Leila Pereira, presidente do Palmeiras, rebateu as declarações do presidente do Flamengo e negou qualquer interesse em adquirir a SAF do Vasco da Gama. Ela sustentou que o empréstimo de R$ 80 milhões feito pela Crefisa ao Vasco não indica movimento para tomar o controle do clube. Em entrevista, a dirigente afirmou que não está comprando o Vasco.
A dirigente ainda classificou a interpretação de que o empréstimo implicaria uma investida no futebol vascaíno como infundada. Questionou por que um banco entraria em operação com o Vasco se a negociação da SAF está em curso com Marcos Lamacchia, enteado dela, como parte interessada.
Leila alegou que o tema envolve críticas sem lastro e citou situações no futebol do Rio de Janeiro, sugerindo que há conflitos de interesse em prática semelhante. Ela citou a parceria entre Flamengo e Fluminense na gestão do Maracanã para questionar elegibilidade de acusações.

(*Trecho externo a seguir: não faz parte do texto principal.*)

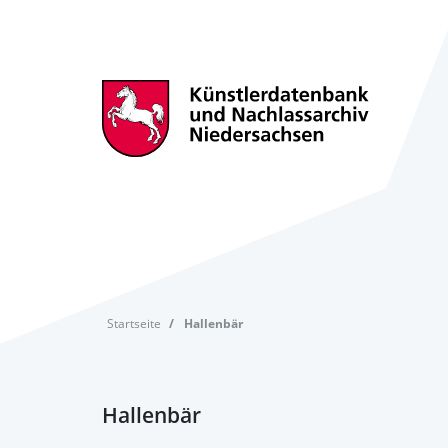
Startseite
Hallenbär
Hallenbär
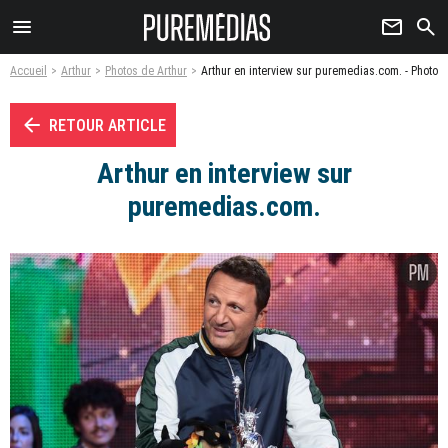
menu
newsletter
search
Accueil
Arthur
Photos de Arthur
Arthur en interview sur puremedias.com. - Photo
arrow_left
RETOUR ARTICLE
Arthur en interview sur
puremedias.com.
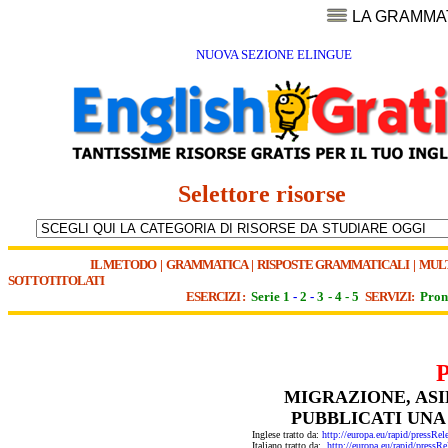
LA GRAMMA
NUOVA SEZIONE ELINGUE
Selettore risorse
IL METODO
|
GRAMMATICA
|
RISPOSTE GRAMMATICALI
|
MUL
SOTTOTITOLATI
ESERCIZI :
Serie 1
-
2
-
3
-
4
-
5
SERVIZI:
Pron
MIGRAZIONE, ASI
PUBBLICATI UNA
Inglese tratto da:
http://europa.eu/rapid/pres
Italiano tratto da:
http://europa.eu/rapid/pre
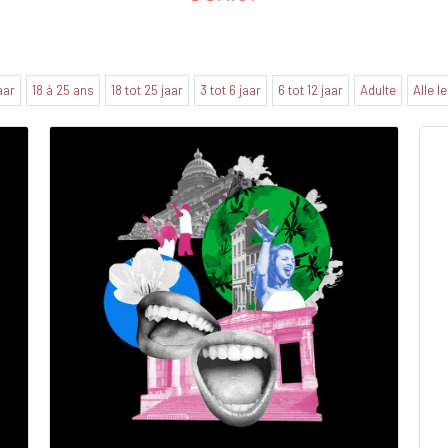
jaar
18 à 25 ans
18 tot 25 jaar
3 tot 6 jaar
6 tot 12 jaar
Adulte
Alle l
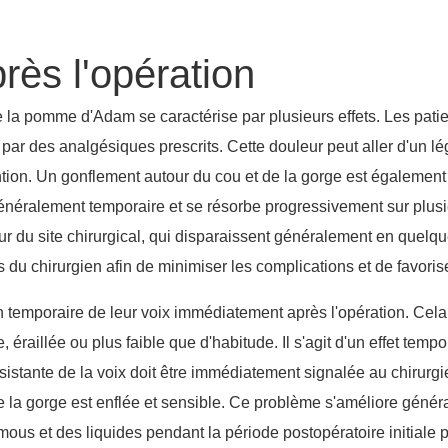
rès l'opération
e la pomme d'Adam se caractérise par plusieurs effets. Les pati
e par des analgésiques prescrits. Cette douleur peut aller d'un 
vention. Un gonflement autour du cou et de la gorge est également
 généralement temporaire et se résorbe progressivement sur plusi
 du site chirurgical, qui disparaissent généralement en quelque
 du chirurgien afin de minimiser les complications et de favorise
 temporaire de leur voix immédiatement après l'opération. Cela 
raillée ou plus faible que d'habitude. Il s'agit d'un effet tempo
stante de la voix doit être immédiatement signalée au chirurgien
e la gorge est enflée et sensible. Ce problème s'améliore génér
 et des liquides pendant la période postopératoire initiale pour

Contexto da SAF vascaína e respostas de dirigentes
A presidente do Palmeiras destacou que a operação financeira realizada pelo banco aliado ao Vasco é comum no mercado e não configura estratégia de aquisição. Segundo ela, a narrativa que circula distorce fatos e cria polêmica sem fundamentação.
Com a SAF vascaína ainda em negociação, o episódio amplia o clima de tensão nos bastidores do futebol brasileiro, envolvendo dirigentes de clubes de destaque. Em meio ao atrito, a origem das críticas voltou a ser discutida publicamente, sem sinal de resolução imediata.